#### Page excerpt ####
In the meantime, I have my copy and am carrying it in my pocket. Literally.

Keep in  mind that a license contract is an agreement between two parties.
As the lawyer in the group, I doubt AOL can revoke an accepted GPL license.
However, if a person accepting the license at the click-through stage has
knowledge that Nullsoft lacked actual authority to enter into a GPL license,
then that person may have a problem relying on the GPL license to justify
his use of the product. He would be liable for copyright infringement.

If AOL is claiming the GPL license is unauthorized, people running mirror
downloads will likely come under attack.

Meanwhile, I have my copy in my pocket.

-Warren Agin
----- Original Message -----
From: "Bill Horne" <bill at billhorne.homelinux.org>
To: <discuss at blu.org>
Sent: Saturday, May 31, 2003 10:53 PM
Subject: WASTE and the GPL, plus a patch for the code


> There's a patch on Slashdot for the WASTE source code:
>
>
http://slashdot.org/comments.pl?sid=65797&threshold=2&commentsort=3&tid=93&m
ode
> =nested&cid=6066100
>
> In other news, a debate over whether AOL has/had the right to pull WASTE,
also
> on Slashdot. AOL claims the software was released without authority and
that
> it's not under the GPL: the announcement is at
http://www.nullsoft.com/free/was
> te/ .
>
> This may shape up as the first serious challenge to the GPL, and its
> implications are far-reaching. As I see it, there are four possibilities,
with
> the first three assuming that Nullsoft was the rightful owner of WASTE.
>
> 1. Nullsoft DID release the software under the GPL, and was entitled to do
so,
>    but AOL doesn't like it. The lawyers will have a field day, but the
>    question is - "Is it under GPL"?
>
> 2. The Nullsoft employee who authorized the release wasn't legally allowed
to
>    do so. Case closed.
#### Given entries ####
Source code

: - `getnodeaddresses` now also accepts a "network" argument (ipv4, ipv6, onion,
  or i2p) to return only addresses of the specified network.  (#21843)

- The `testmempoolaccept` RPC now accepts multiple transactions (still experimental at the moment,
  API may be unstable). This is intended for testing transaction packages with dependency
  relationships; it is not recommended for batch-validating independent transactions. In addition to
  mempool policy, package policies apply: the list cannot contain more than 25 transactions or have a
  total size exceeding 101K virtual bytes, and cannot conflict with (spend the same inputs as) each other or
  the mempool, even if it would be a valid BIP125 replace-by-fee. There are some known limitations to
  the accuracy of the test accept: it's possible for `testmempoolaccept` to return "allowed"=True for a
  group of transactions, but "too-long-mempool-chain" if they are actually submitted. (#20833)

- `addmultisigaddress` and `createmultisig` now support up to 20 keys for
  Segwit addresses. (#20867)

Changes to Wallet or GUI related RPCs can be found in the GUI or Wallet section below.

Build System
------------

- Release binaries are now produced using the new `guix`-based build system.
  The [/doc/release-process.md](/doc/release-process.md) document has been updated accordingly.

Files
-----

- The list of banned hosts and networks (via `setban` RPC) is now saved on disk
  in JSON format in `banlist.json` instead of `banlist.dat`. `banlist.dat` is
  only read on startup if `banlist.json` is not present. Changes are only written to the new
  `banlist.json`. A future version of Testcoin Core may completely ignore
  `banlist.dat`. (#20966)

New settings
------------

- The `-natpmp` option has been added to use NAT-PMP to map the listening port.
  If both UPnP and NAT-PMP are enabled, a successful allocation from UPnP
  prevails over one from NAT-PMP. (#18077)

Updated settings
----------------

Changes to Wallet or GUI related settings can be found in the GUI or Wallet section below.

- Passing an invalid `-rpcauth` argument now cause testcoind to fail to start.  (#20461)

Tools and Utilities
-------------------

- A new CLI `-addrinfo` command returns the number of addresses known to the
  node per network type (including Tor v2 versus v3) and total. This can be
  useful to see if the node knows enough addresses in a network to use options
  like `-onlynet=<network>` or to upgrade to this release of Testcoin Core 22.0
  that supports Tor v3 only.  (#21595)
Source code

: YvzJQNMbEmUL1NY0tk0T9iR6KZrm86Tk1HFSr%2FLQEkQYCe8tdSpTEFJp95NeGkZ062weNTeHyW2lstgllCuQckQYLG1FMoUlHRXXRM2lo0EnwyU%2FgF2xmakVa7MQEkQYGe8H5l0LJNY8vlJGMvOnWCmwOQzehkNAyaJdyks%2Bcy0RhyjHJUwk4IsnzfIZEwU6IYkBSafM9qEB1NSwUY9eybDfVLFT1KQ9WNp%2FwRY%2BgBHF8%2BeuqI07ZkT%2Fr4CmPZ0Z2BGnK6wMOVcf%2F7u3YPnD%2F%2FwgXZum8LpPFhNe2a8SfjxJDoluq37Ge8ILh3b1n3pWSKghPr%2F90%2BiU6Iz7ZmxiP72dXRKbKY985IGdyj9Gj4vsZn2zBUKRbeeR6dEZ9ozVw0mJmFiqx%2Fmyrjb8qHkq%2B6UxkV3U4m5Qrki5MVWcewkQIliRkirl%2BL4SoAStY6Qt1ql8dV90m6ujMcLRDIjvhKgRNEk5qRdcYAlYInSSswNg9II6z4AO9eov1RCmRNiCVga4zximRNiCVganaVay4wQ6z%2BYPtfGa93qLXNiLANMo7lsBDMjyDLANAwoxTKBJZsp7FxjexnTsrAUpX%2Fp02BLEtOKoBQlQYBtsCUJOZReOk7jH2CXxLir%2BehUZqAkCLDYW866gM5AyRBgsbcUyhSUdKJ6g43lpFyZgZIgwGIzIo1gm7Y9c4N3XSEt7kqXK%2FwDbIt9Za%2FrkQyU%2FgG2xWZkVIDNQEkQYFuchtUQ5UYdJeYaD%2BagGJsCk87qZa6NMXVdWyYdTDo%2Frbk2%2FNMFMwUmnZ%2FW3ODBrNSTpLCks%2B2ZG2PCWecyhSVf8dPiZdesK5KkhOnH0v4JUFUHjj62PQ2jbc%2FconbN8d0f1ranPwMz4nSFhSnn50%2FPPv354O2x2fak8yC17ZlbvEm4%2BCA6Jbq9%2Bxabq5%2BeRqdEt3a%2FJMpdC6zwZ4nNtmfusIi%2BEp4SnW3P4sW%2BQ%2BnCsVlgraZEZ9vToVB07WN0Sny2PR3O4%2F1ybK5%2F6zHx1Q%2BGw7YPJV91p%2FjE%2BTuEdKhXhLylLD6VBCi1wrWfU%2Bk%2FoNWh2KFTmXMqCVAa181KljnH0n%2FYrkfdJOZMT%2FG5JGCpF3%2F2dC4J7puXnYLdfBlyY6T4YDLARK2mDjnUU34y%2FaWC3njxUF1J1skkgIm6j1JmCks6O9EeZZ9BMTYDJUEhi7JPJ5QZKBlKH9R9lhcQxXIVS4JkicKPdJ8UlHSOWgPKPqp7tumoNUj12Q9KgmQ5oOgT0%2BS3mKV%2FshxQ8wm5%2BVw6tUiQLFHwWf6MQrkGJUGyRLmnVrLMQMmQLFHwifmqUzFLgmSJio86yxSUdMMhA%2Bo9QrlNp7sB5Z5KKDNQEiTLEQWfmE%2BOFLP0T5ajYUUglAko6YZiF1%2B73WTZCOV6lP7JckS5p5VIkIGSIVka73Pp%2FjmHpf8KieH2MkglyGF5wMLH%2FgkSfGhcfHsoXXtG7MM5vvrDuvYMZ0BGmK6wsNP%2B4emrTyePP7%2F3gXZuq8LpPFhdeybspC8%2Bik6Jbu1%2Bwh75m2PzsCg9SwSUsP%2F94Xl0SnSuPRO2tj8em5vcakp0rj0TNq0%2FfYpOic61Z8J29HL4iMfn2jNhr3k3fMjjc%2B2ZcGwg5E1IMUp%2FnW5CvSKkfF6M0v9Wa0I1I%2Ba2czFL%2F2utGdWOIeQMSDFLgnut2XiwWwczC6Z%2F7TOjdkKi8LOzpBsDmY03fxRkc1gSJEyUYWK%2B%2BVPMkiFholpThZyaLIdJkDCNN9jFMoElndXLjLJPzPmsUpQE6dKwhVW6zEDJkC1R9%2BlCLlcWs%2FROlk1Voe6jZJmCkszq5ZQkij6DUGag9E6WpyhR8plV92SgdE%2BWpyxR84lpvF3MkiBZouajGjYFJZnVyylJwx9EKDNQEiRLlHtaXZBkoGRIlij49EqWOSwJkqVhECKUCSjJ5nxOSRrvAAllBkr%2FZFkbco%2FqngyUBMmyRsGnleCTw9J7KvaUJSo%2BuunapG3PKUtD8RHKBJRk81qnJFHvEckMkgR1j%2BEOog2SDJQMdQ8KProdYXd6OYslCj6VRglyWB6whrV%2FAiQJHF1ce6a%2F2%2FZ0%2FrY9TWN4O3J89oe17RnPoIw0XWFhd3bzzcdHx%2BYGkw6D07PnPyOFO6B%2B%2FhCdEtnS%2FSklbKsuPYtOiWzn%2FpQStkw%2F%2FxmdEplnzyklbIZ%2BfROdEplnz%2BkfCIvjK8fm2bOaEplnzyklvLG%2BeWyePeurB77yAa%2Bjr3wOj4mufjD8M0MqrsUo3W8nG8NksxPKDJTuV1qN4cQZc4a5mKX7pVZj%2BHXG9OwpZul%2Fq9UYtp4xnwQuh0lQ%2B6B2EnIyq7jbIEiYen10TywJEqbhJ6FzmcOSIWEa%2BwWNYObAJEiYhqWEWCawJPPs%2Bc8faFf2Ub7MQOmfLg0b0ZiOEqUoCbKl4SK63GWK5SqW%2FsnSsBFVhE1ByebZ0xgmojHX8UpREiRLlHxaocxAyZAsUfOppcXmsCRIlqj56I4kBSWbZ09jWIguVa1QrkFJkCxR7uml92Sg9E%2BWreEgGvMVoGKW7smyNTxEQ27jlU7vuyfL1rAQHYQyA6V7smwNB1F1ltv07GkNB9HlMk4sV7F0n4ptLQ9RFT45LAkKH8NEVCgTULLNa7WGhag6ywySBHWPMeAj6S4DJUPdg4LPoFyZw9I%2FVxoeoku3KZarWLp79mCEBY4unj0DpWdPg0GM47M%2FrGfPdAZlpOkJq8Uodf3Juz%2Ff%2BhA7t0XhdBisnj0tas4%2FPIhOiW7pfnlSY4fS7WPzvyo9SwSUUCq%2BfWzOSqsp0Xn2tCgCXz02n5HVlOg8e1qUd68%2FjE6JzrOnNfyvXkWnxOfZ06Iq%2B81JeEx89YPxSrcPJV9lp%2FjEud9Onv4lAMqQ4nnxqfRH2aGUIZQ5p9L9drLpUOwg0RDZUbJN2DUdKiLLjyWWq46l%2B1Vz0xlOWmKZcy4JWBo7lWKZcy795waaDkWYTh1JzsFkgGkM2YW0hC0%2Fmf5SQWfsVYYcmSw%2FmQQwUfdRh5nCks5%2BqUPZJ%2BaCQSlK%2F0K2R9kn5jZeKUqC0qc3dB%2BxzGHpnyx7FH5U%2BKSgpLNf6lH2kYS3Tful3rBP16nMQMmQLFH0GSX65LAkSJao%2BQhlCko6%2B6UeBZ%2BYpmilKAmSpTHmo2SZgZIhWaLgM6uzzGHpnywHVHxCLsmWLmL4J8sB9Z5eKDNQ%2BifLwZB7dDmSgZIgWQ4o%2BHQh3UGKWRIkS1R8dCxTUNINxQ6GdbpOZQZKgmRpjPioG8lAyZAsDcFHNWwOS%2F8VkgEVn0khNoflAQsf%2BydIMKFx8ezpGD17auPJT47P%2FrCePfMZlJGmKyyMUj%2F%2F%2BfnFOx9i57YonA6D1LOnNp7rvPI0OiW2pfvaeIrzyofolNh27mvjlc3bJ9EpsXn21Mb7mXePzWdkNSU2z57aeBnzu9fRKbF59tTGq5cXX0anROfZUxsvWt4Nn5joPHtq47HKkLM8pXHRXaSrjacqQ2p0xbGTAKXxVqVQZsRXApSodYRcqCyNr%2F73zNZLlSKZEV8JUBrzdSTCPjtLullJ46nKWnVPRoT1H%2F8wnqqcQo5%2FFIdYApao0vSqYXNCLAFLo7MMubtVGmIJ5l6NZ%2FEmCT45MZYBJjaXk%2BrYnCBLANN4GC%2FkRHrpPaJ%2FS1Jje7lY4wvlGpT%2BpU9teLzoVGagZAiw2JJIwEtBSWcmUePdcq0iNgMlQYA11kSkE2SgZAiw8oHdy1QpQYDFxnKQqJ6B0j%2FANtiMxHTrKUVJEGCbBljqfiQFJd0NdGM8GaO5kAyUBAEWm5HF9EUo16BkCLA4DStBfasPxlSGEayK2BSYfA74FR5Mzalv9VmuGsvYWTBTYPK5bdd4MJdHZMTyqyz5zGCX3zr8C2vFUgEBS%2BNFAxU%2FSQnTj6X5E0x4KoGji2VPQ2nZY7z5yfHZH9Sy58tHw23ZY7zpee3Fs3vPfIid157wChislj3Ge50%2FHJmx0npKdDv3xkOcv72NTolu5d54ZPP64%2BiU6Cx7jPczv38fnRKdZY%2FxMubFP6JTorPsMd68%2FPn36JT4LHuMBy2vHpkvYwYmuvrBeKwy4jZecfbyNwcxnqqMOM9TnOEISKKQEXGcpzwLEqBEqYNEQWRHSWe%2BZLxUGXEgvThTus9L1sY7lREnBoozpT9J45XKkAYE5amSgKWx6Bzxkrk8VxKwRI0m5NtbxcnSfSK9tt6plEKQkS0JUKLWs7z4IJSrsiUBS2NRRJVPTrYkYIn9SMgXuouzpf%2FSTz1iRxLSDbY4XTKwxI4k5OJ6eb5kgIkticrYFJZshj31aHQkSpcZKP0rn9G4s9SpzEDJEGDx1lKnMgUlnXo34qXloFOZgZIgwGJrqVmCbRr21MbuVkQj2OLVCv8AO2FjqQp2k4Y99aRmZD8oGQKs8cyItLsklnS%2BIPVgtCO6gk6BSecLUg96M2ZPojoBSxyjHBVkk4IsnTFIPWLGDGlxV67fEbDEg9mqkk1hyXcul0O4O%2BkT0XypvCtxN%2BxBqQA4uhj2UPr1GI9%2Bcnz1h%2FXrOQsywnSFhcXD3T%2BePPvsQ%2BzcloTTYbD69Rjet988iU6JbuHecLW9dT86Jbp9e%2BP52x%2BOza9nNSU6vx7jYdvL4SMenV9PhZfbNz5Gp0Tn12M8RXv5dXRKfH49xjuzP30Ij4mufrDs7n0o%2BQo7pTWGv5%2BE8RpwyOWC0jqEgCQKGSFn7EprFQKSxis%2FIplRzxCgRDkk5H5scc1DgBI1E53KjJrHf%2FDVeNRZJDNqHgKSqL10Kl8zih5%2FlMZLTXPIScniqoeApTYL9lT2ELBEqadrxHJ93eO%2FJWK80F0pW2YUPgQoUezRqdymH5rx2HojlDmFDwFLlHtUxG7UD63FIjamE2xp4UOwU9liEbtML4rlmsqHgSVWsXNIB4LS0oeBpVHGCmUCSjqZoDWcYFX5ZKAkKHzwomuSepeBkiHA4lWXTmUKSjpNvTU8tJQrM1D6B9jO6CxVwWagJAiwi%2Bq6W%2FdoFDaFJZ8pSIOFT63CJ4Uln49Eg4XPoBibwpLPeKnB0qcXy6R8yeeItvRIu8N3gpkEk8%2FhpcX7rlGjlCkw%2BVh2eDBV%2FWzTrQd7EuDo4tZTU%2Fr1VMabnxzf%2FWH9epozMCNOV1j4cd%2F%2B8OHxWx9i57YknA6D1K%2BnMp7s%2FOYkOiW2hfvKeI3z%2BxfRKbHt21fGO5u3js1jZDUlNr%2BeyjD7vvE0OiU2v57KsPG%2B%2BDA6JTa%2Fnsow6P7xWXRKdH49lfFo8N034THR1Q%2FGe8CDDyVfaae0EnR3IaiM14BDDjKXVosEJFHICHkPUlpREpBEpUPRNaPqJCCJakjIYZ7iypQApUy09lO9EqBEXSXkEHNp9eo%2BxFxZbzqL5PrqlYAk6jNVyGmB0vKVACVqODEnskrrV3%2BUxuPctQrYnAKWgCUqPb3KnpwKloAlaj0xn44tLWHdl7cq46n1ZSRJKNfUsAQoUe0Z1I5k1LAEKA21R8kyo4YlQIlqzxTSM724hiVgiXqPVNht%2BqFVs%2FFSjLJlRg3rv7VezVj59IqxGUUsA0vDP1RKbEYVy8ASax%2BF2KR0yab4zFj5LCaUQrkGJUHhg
####
**Apply what you read**.
(1) According to the message, what would a person be liable for if they knew Nullsoft lacked authority to enter into a GPL license?
(2) Rename "AOL" to "America Online" throughout the message between "In the meantime, I" and "for copyright infringement.", inclusive, and give that passage.

**Results for each task**.
(1) Copyright infringement.

(2)
In the meantime, I have my copy and am carrying it in my pocket. Literally.

Keep in  mind that a license contract is an agreement between two parties.
As the lawyer in the group, I doubt America Online can revoke an accepted GPL license.
However, if a person accepting the license at the click-through stage has
knowledge that Nullsoft lacked actual authority to enter into a GPL license,
then that person may have a problem relying on the GPL license to justify
his use of the product. He would be liable for copyright infringement.